Kang Jung Bong, Kim Eun Young, Park Yong Lai, Park Chan Heun, Yun Ji-Sup
Department of Surgery, Kangbuk Samsung Hospital, Sungkyunkwan University School of Medicine, Seoul, Korea.
Ann Surg Treat Res. 2017 Jan;92(1):9-14. doi: 10.4174/astr.2017.92.1.9. Epub 2016 Dec 30.
The aim of this study was to compare postoperative pain between single-incision, gasless, endoscopic transaxillary thyroidectomy (SET), and conventional open thyroidectomy.
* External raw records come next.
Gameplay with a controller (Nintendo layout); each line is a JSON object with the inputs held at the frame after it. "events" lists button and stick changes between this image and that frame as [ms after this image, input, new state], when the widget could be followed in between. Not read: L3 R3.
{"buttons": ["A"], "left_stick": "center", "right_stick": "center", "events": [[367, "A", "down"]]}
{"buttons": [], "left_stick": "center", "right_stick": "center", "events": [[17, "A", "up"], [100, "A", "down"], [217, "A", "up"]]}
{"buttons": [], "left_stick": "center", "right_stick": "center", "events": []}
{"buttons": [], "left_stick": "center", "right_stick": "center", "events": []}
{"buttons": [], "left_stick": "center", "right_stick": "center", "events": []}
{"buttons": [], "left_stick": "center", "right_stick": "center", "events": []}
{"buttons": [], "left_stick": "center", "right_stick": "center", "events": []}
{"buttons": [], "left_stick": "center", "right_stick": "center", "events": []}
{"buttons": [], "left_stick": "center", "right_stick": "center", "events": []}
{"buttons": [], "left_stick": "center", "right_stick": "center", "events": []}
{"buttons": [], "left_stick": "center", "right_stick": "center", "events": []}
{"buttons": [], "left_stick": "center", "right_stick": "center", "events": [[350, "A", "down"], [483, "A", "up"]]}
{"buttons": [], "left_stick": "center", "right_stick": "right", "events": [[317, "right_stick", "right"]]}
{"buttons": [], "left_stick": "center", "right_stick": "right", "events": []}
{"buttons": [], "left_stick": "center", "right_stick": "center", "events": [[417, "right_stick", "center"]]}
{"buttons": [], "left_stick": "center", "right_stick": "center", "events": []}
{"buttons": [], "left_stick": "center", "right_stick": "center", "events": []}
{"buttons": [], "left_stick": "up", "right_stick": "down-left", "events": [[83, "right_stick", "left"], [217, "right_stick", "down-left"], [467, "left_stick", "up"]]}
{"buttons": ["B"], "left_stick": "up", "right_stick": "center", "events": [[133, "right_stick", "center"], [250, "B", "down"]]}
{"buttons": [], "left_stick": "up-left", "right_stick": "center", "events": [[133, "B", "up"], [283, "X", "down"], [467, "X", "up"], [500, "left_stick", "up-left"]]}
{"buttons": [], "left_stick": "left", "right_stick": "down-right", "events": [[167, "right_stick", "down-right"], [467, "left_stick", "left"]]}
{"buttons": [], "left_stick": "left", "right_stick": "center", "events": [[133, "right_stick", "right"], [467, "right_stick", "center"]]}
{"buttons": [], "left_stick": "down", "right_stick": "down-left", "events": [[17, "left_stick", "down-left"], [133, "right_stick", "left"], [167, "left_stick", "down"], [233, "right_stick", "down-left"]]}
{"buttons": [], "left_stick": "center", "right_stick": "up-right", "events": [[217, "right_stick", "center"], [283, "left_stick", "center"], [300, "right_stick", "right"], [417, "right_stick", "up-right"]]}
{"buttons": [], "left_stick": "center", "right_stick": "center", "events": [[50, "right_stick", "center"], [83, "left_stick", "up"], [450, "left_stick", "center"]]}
From March to December 2015, patients with thyroid disease underwent total thyroidectomy or lobectomy. Patient's clinical and pathological characteristics, postoperative pain score using visual analog scale (VAS) were compared between the 2 groups. The primary endpoint was postoperative pain evaluated by VAS score and postoperative analgesic use. Operation time and length of postoperative hospital stay were secondary outcome measures.
Conventional, open cervical surgery was performed on 30 patients (group O) and SET was performed on 27 patients (group E). Pain scores in shoulder area, which is the ipsilateral side of the tumor location at 1 hour and 24 hours after surgery, were higher in group E patients (P < 0.05). Pain scores 7 days after surgery did not differ between the 2 groups according to the locations (P < 0.05).
In conclusion, endocrine surgeons should be concerned about immediate higher postoperative pain scores in patients who undergo SET.
本研究旨在比较单切口、无气、内镜经腋窝甲状腺切除术(SET)与传统开放性甲状腺切除术的术后疼痛情况。
2015年3月至12月,甲状腺疾病患者接受了全甲状腺切除术或甲状腺叶切除术。比较两组患者的临床和病理特征,以及使用视觉模拟量表(VAS)评估的术后疼痛评分。主要终点是通过VAS评分评估的术后疼痛及术后镇痛药物的使用情况。手术时间和术后住院时间为次要观察指标。
30例患者接受了传统开放性颈部手术(O组),27例患者接受了SET手术(E组)。术后1小时和24小时,E组患者肿瘤同侧肩部区域的疼痛评分较高(P<0.05)。术后7天,两组在各部位的疼痛评分无差异(P<0.05)。
总之,内分泌外科医生应关注接受SET手术患者术后早期较高的疼痛评分。